((

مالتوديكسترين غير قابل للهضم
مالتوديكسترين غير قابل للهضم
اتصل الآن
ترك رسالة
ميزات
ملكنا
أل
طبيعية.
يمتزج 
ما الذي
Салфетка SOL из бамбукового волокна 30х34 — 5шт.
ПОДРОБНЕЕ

))
((

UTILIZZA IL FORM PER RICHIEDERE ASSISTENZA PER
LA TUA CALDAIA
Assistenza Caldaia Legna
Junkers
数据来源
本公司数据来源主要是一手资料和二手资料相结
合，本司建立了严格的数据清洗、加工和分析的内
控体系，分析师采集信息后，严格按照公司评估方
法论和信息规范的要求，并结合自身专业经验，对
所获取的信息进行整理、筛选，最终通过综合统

))

▸ **WHAT IS REQUIRED**
Extract the entries from the line containing "UTILIZZA IL FORM" to the line containing "所获取的信息进行整理、筛选，最终通过综合统", reproducing each line as it stands.

▸ **ANSWER TO THE EXERCISE**
UTILIZZA IL FORM PER RICHIEDERE ASSISTENZA PER
LA TUA CALDAIA
Assistenza Caldaia Legna
Junkers
数据来源
本公司数据来源主要是一手资料和二手资料相结
合，本司建立了严格的数据清洗、加工和分析的内
控体系，分析师采集信息后，严格按照公司评估方
法论和信息规范的要求，并结合自身专业经验，对
所获取的信息进行整理、筛选，最终通过综合统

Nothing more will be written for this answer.